Like many small business owners, you engage a Chartered Accountant and probably view your accounting fee as “normal.” It’s important for you to consider what you’re getting for your money. Before shopping around to reduce your accounting fees, compare the value that you’re receiving from your accountant.
Consider the following two examples:
Example 1: Your accountant prepares monthly management accounts for you, as well as end of year tax returns, etc and charges you $3,500 throughout the year. During that time, they give you regular business advice and advice on how to legally reduce tax (via an on-line newsletter like we do). You gladly adopt a few of the tips and you see a dramatic improvement in your business. And now you work less and fish more!
Scenario 2: The only time you talk with your accountant is at tax time and your accounting fee is $1,750. You receive no monthly management accounts to identify any early warning signs and you receive no advice at all.
Would you choose accountant 1 or accountant 2? Which one will provide you with more value?
Business owners often seek my advice on how they can receive a value added service from their accountant. Here are a few of my tips:
* Ask them to show you a way to organise your accounting records and if they recommend suitable accounting software.
* The majority of accountants charge an hourly rate (rather than fixed fees) so if they need to call you to get a missing bank statement or payroll return, you’ll be charged more. Keep your bank records, deposit books, cheque stubs and invoices tidy and in some kind of order.

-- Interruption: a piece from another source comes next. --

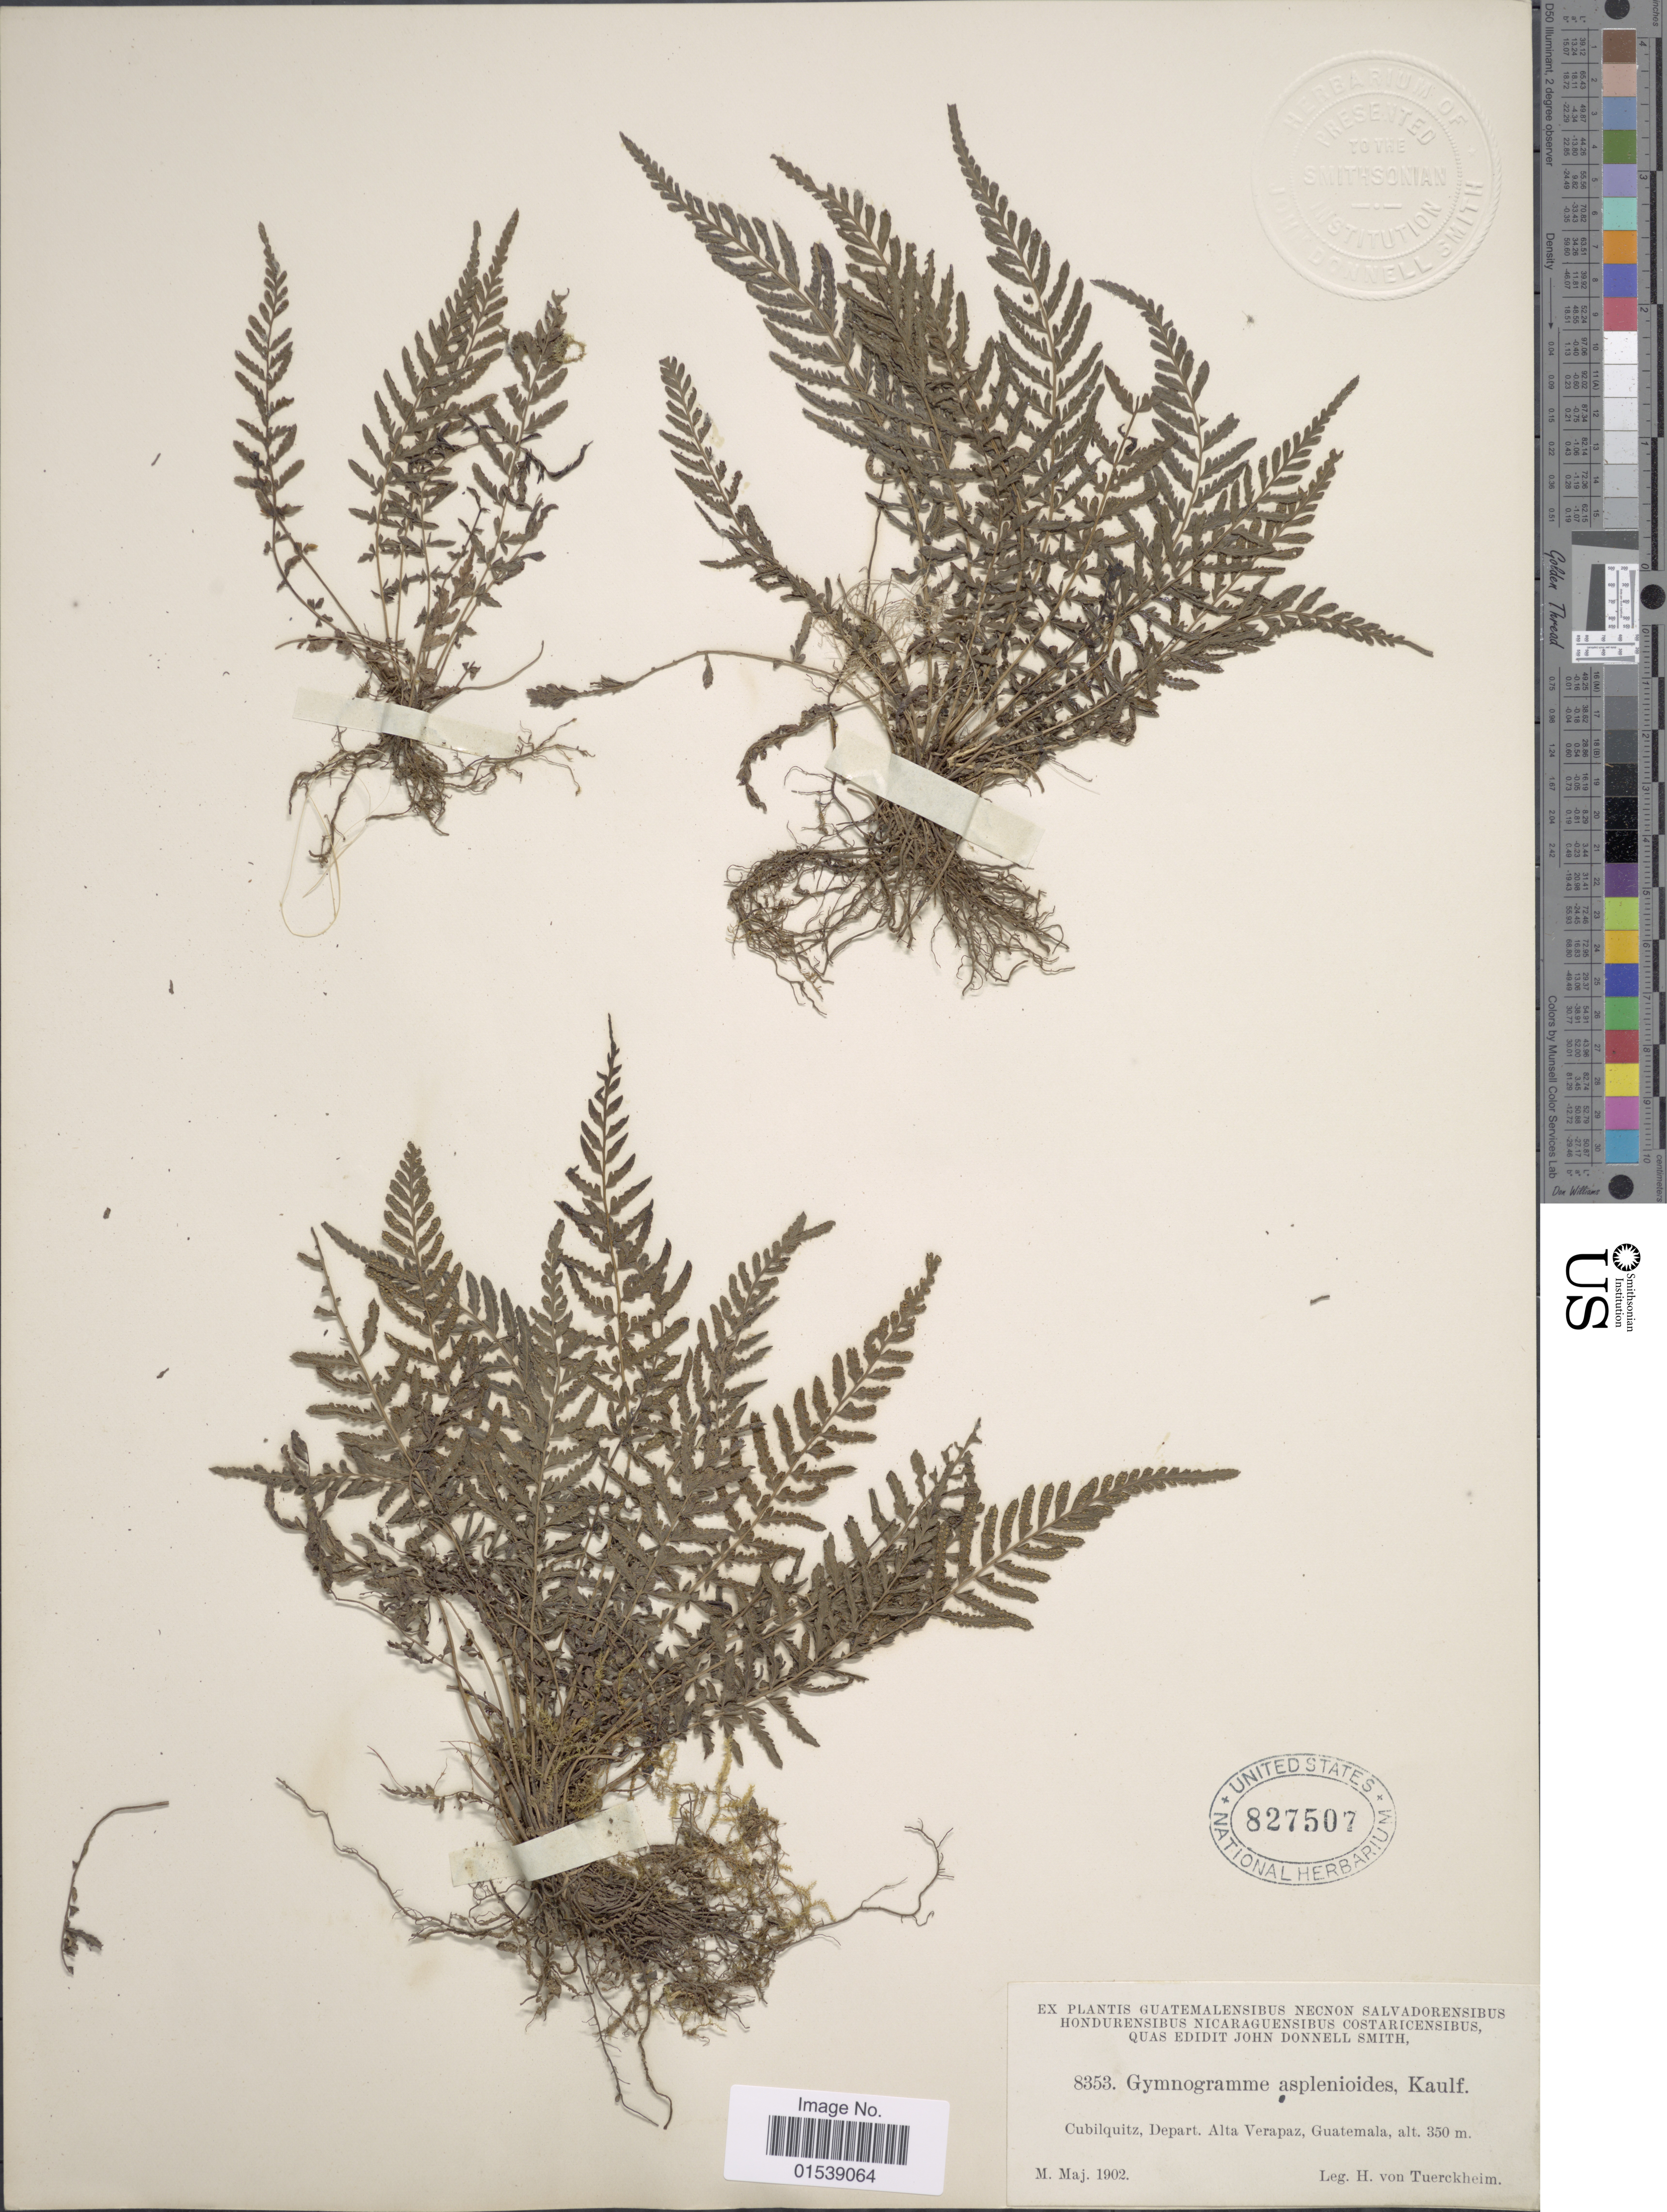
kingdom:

* Don’t over complicate your needs. Often, you’ll only need a set of basic financial statements. Clients regularly instruct us to code hundreds of transactions to dozens of separate account transaction codes. This additional work adds to accounting fees and is often unnecessary for most small businesses.
* Separate your personal and business spending. Open a new account with your bank and pay all business expenses from that account as much as possible. Many people forget cash expenses for the business and then forget to claim for them. Try to remember to keep receipts and write on each one a brief description of what you spent your cash for. Think about adding yourself to your payroll, rather than taking irregular cash drawings.
* It’s OK if you hate accounting – hire someone to do your book-keeping. Recruit a part-timer or see if your accountant has book-keeping staff. Your accountant probably has junior accounting staff who can help you and their fees will be less than senior accounting staff. You should find that they’ll be able to do the job quicker and better than you which will ultimately save you time and money.
* Before making big business decisions or investments, consult with your accountant first. Poorly considered business decisions that affect your business’ financial performance may be very costly to rectify after you have made them.
File your GST & PAYE returns ahead of time or if you are falling behind your accountant should be able to negotiate a repayment plan for you.
* Speak with your accountant every few months or so to establish feedback on your business’ performance. You don’t need me to tell you that your business is far too important to ignore early warning signs and proven business methods.
You may view a “cheaper” accountant as a short term solution but longer terms consequences can often be overlooked. If it’s just number crunching you want, there are plenty of accountants out there to help you. But you should view your accounting fees as an important investment.
If it’s value for money you’re after, I hope you’ll use these tips to ensure your Chartered Accountant gives you more than bean counting.